HTTP/2: We Need It, But Is It Secure?


January 18, 2016 • Published by


Buzz is growing about a new HTTP coming to market. This new version of Hypertext Transfer Protocol, HTTP/2, is attracting much fanfare because it promises greater speed and efficiency.

The Internet isn’t “broken,” so why fix it?

What most people don’t know is that many parts of the Internet are held together by strings and duct tape. HTTP has been around since 1991, however the current working version (1.1) has been in place since 1999. We are using technology originally designed to transmit small graphics and text in 1999, to route and share applications, photos, and the IoT (Internet of Things) and the stress on the Internet is becoming apparent.

“When you first start out, you are just happy to get a job, any job. And as time goes on, either you move forward or screech to a halt” ~ George Clooney

So currently, the Internet is not built for mobile devices and the IoT. Mobile developers have had to determine ways to fit a square peg into a round hole, wasting precious server and network resources inventing ways to “push” data to clients.
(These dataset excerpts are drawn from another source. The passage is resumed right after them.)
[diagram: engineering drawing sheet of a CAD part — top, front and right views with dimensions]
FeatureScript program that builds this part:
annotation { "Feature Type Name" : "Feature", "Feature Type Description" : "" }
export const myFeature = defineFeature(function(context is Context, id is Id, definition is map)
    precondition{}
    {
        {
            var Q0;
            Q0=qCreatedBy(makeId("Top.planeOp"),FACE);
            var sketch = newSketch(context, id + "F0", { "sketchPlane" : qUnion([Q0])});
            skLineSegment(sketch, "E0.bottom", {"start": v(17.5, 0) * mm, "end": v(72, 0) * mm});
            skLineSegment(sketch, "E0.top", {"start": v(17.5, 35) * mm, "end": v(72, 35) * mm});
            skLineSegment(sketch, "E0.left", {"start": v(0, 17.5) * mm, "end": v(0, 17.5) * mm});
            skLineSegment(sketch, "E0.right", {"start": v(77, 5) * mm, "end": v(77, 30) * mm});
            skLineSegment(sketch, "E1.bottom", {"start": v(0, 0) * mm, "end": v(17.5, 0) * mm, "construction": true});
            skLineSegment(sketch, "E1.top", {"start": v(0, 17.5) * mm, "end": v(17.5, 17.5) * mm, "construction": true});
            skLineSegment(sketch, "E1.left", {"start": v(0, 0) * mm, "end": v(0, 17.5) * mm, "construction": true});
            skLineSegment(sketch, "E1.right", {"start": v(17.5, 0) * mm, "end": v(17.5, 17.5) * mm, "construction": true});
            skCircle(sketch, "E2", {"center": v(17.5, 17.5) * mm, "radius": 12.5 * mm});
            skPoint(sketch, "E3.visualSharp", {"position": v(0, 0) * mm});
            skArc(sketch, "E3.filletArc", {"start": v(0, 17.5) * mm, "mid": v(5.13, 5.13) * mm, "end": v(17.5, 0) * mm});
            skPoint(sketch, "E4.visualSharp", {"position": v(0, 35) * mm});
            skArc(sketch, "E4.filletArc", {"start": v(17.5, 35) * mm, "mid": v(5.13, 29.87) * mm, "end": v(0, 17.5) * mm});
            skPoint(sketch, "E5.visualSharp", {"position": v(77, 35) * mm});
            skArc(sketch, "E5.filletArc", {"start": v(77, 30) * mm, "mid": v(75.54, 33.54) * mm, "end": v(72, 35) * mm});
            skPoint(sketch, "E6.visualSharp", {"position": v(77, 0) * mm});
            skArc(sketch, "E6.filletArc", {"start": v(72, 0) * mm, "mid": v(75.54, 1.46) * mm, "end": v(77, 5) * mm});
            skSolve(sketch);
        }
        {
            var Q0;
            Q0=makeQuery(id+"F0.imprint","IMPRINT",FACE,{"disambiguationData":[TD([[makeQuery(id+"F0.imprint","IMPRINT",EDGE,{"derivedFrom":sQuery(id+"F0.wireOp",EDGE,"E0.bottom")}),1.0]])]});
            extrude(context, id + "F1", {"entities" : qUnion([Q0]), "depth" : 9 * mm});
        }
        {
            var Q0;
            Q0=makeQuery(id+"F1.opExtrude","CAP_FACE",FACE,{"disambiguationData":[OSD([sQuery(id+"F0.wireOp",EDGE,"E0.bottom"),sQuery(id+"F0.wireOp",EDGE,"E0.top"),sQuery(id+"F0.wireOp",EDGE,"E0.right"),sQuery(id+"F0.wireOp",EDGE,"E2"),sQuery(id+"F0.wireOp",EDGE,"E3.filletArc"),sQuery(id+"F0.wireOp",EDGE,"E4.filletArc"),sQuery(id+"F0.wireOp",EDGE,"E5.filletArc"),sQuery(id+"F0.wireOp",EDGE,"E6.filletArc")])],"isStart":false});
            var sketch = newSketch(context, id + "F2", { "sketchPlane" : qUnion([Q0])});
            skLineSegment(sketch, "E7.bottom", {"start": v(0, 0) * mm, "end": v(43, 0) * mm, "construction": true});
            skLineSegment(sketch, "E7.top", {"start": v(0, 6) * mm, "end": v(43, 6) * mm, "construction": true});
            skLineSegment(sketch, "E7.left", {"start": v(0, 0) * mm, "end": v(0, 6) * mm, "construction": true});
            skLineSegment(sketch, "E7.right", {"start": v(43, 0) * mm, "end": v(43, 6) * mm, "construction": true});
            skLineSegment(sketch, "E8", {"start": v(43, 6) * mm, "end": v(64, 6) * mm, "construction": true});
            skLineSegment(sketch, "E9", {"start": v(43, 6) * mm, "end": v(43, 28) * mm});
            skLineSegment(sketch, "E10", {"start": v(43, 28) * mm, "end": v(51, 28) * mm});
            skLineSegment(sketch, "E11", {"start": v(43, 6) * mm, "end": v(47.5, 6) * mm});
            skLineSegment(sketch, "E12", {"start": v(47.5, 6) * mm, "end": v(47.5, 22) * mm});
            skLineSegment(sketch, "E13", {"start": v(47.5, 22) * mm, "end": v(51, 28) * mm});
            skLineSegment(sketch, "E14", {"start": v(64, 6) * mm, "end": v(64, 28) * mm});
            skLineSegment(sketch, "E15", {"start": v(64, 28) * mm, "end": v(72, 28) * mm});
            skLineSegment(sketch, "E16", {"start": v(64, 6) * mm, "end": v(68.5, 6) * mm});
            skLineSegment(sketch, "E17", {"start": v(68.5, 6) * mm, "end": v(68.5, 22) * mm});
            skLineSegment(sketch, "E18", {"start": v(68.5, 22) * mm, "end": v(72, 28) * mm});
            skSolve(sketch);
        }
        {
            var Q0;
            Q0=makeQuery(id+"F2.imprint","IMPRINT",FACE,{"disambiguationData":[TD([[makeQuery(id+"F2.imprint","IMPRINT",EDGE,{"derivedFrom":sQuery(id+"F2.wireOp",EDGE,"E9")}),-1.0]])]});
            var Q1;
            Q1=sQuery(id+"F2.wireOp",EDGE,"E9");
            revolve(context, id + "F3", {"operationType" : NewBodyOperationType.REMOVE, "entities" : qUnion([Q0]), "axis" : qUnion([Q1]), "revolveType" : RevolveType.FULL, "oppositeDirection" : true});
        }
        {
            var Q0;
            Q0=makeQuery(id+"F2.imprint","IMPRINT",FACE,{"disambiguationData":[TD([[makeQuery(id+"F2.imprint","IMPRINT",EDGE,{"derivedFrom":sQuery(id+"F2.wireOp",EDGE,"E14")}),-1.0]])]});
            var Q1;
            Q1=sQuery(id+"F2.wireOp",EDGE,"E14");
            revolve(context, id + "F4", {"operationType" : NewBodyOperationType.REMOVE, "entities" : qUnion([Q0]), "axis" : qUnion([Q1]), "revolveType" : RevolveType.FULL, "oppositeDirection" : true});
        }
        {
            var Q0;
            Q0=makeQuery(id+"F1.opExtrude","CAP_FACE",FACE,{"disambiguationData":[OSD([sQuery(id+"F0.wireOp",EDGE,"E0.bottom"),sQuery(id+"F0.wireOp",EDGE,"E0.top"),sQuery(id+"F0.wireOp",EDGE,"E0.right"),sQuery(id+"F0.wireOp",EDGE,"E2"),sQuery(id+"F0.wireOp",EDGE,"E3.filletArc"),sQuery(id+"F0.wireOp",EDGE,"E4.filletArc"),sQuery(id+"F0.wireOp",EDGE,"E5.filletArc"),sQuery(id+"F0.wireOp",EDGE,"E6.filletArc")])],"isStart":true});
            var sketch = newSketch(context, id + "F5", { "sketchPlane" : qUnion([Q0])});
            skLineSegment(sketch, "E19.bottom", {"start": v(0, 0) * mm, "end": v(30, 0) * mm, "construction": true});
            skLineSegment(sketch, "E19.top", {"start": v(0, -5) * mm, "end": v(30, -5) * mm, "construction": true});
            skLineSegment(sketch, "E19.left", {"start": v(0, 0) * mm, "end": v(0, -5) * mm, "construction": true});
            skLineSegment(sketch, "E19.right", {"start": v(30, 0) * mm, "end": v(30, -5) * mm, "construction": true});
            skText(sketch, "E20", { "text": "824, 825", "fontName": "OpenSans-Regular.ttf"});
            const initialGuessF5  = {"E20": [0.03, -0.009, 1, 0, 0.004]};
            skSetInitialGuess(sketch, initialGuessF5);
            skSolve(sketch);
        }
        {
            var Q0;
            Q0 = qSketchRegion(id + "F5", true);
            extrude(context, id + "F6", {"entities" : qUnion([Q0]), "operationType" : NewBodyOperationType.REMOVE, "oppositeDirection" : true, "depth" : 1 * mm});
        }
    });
Back during the advent of the Internet, all devices made a request for information (commonly called a GET request) or sent data to a server (POST command). This has made efficiency a problem, mainly because fixes have been applied to the protocols over time. Slapping some duct tape on a broken part only buys you a little more time, it doesn’t actually fix anything.

Who’s behind the upgrade?

Fortunately for us, there is a group responsible for designing and maintaining the Internet as we know it: The Internet Society. ISOC, as they are commonly referred to, has multiple subsidiary organizations performing many Internet related tasks, however their combined goal is to “make the Internet work better.” The Internet Engineering Task Force (IETF) is responsible for the bulk of the heavy lifting in this department and HTTP/2 is their proposed fix for the current issues at hand.

HTTP/2 (HTTP 2.0) is the next major version of the HTTP protocol. The IETF has published a working draft of HTTP/2 and so far it looks promising.

What is proposed?

To further understand what the fixes present within HTTP/2 are, we will need to understand what was not working in HTTP/1.1:

  • Speed
  • Efficiency
  • Security
  • Support for Mobile Infrastructure

Speed while using HTTP/1.1 is a known limiting factor. In an attempt to remedy some of the issues, features such as multiplexing, prioritized streaming and header compression have been introduced to HTTP/2. Many of these features, such as multiplexing and concurrency, have been used to increase bandwidth in other types of systems (such as telephone systems) for years and have finally found a home on the Internet.

TCP layer optimization and header compression are also present within the new HTTP protocol. Layer optimization involves limiting the number of TCP connections a client can have at one time. While an end user can currently open multiple connections at once, this new methodology permits each client one TCP connection but allows them to send more information concurrently over it.

HTTP/2 also enables servers to send information directly to devices without an initial request. This server push permits servers to send data before the clients ask for it, which creates a much quicker and responsive Internet. It also permits applications to utilize bandwidth in a more intelligent manner, sending data at the first open space within a channel, instead of having to wait for the client to request the data and then find a place in the channel for it.

But what about security?

HTTP, as it relates to security, has been a front burner issue for the last year. HTTP/1.1 permits the use of insecure protocols and encryption methods to allow for legacy connections. There is no standardized list of “industry standard encryption” present within this protocol; it’s a wild west. HTTP/2 attempts to solve that (for now).

The IETF work in progress draft has outlined two features that are critical to the success of Internet security:

  1. Insecure transport security protocols such as SSLv1, 2, 3 and TLS 1.0 are proposed to be officially “dead” within this new HTTP standard. TLS 1.2 and modular support for future protocols is inherent in secured HTTP/2 connections.
  2. A cipher suite blacklist has been introduced to specifically disallow/block the use of those known weak encryption ciphers. Effectively this also kills RC4, DES, SHA1 and MD5 (THANK YOU).

I and my colleagues will be watching the progression of HTTP/2 over the coming months. This is an exciting time for the Internet and the speed at which we do business.